* SOURCE DATA:

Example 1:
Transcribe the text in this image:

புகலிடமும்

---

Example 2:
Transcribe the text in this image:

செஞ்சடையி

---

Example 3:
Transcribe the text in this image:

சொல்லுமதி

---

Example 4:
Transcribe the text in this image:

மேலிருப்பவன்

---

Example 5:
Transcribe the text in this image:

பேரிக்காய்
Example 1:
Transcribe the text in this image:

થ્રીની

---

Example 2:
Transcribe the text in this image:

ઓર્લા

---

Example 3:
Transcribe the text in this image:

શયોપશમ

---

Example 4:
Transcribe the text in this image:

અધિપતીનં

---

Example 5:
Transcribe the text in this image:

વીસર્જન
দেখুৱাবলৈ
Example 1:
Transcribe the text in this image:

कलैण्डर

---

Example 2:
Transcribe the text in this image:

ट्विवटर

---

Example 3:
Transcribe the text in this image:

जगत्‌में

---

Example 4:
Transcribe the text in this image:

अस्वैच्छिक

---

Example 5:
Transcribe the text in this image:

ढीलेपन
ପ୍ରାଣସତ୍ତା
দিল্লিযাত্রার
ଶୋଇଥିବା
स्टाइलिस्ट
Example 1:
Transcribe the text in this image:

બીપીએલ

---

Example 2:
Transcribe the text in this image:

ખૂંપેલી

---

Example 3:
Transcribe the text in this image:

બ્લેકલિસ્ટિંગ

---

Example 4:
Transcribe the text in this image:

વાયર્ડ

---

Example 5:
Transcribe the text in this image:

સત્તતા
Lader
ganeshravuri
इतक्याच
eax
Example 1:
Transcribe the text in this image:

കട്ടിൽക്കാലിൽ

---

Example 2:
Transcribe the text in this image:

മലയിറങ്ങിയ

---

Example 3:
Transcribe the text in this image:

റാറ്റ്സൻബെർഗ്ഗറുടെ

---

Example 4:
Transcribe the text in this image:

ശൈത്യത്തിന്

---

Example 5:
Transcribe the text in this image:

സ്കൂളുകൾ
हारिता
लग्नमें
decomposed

* TASK ITEM:
All the data above should be restated in full, exactly.

* WRITTEN ANSWER:
Example 1:
Transcribe the text in this image:

புகலிடமும்

---

Example 2:
Transcribe the text in this image:

செஞ்சடையி

---

Example 3:
Transcribe the text in this image:

சொல்லுமதி

---

Example 4:
Transcribe the text in this image:

மேலிருப்பவன்

---

Example 5:
Transcribe the text in this image:

பேரிக்காய்
Example 1:
Transcribe the text in this image:

થ્રીની

---

Example 2:
Transcribe the text in this image:

ઓર્લા

---

Example 3:
Transcribe the text in this image:

શયોપશમ

---

Example 4:
Transcribe the text in this image:

અધિપતીનં

---

Example 5:
Transcribe the text in this image:

વીસર્જન
দেখুৱাবলৈ
Example 1:
Transcribe the text in this image:

कलैण्डर

---

Example 2:
Transcribe the text in this image:

ट्विवटर

---

Example 3:
Transcribe the text in this image:

जगत्‌में

---

Example 4:
Transcribe the text in this image:

अस्वैच्छिक

---

Example 5:
Transcribe the text in this image:

ढीलेपन
ପ୍ରାଣସତ୍ତା
দিল্লিযাত্রার
ଶୋଇଥିବା
स्टाइलिस्ट
Example 1:
Transcribe the text in this image:

બીપીએલ

---

Example 2:
Transcribe the text in this image:

ખૂંપેલી

---

Example 3:
Transcribe the text in this image:

બ્લેકલિસ્ટિંગ

---

Example 4:
Transcribe the text in this image:

વાયર્ડ

---

Example 5:
Transcribe the text in this image:

સત્તતા
Lader
ganeshravuri
इतक्याच
eax
Example 1:
Transcribe the text in this image:

കട്ടിൽക്കാലിൽ

---

Example 2:
Transcribe the text in this image:

മലയിറങ്ങിയ

---

Example 3:
Transcribe the text in this image:

റാറ്റ്സൻബെർഗ്ഗറുടെ

---

Example 4:
Transcribe the text in this image:

ശൈത്യത്തിന്

---

Example 5:
Transcribe the text in this image:

സ്കൂളുകൾ
हारिता
लग्नमें
decomposed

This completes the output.